**SELECTION:**
:::
Monday, 2 May 2011

Riesling: The taste of slate

‘Riesling is the medium to express the soil and terroir’ said Reinhard Löwenstein, from the 13th generation of Weingut Heymann-Löwenstein in Mosel (to be exact, Terrassenmosel, Terrace Mosel), Germany, during last week's tasting of eight of his Rieslings. All eight were vinified in the same way but with grapes from a number of vineyards with differing soil and slate compositions. Riesling grown on blue slate has mineral, lemony notes while that grown on red slate has a more rounded mouthfeel. Riesling on darker stone, on the other hand, displays more yellow fruit aroma, mellower acidity and less minerality. I like his philosophy of comparing wine with music: mass market wine is like CD and great wine is opera. Music lovers listening to CD for a while may like to listen to opera, just as wine lovers might trade up and appreciate the quality of hand-crafted wine eventually. My favourites were the 2009 Stolzenberg Grosses Gewachs (Grand Cru) and 2009 Uhlen Grosses Gewachs Laubach.






Most mid-priced German wines available in Hong Kong are either off dry or medium sweet and I find them all too sweet. However, the few days of tasting in Germany, organised by the German Wine Institute (Deutsches Weininstitut) together with sommeliers from around the world, was an eye opener. Not only did I taste some world class wine, I also discovered trocken Spätlese and Auslese, which are dry, fuller-bodied and more concentrated—a great match with southern Chinese cuisine which has layers of subtle flavours. Moreover, I actually appreciated some Feinherb (semi-dry) Riesling from Mosel. The residual sugar, nicely balanced by the crisp acidity, adds weight without subduing the steeliness of the wine.
:::
**RAW DATA:**

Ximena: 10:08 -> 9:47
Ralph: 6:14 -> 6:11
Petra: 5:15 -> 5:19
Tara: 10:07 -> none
:::
**TASK DESCRIPTION:** Copy the Riesling post word for word, in full.

**RESULT OF THIS EXERCISE:**
Monday, 2 May 2011

Riesling: The taste of slate

‘Riesling is the medium to express the soil and terroir’ said Reinhard Löwenstein, from the 13th generation of Weingut Heymann-Löwenstein in Mosel (to be exact, Terrassenmosel, Terrace Mosel), Germany, during last week's tasting of eight of his Rieslings. All eight were vinified in the same way but with grapes from a number of vineyards with differing soil and slate compositions. Riesling grown on blue slate has mineral, lemony notes while that grown on red slate has a more rounded mouthfeel. Riesling on darker stone, on the other hand, displays more yellow fruit aroma, mellower acidity and less minerality. I like his philosophy of comparing wine with music: mass market wine is like CD and great wine is opera. Music lovers listening to CD for a while may like to listen to opera, just as wine lovers might trade up and appreciate the quality of hand-crafted wine eventually. My favourites were the 2009 Stolzenberg Grosses Gewachs (Grand Cru) and 2009 Uhlen Grosses Gewachs Laubach.






Most mid-priced German wines available in Hong Kong are either off dry or medium sweet and I find them all too sweet. However, the few days of tasting in Germany, organised by the German Wine Institute (Deutsches Weininstitut) together with sommeliers from around the world, was an eye opener. Not only did I taste some world class wine, I also discovered trocken Spätlese and Auslese, which are dry, fuller-bodied and more concentrated—a great match with southern Chinese cuisine which has layers of subtle flavours. Moreover, I actually appreciated some Feinherb (semi-dry) Riesling from Mosel. The residual sugar, nicely balanced by the crisp acidity, adds weight without subduing the steeliness of the wine.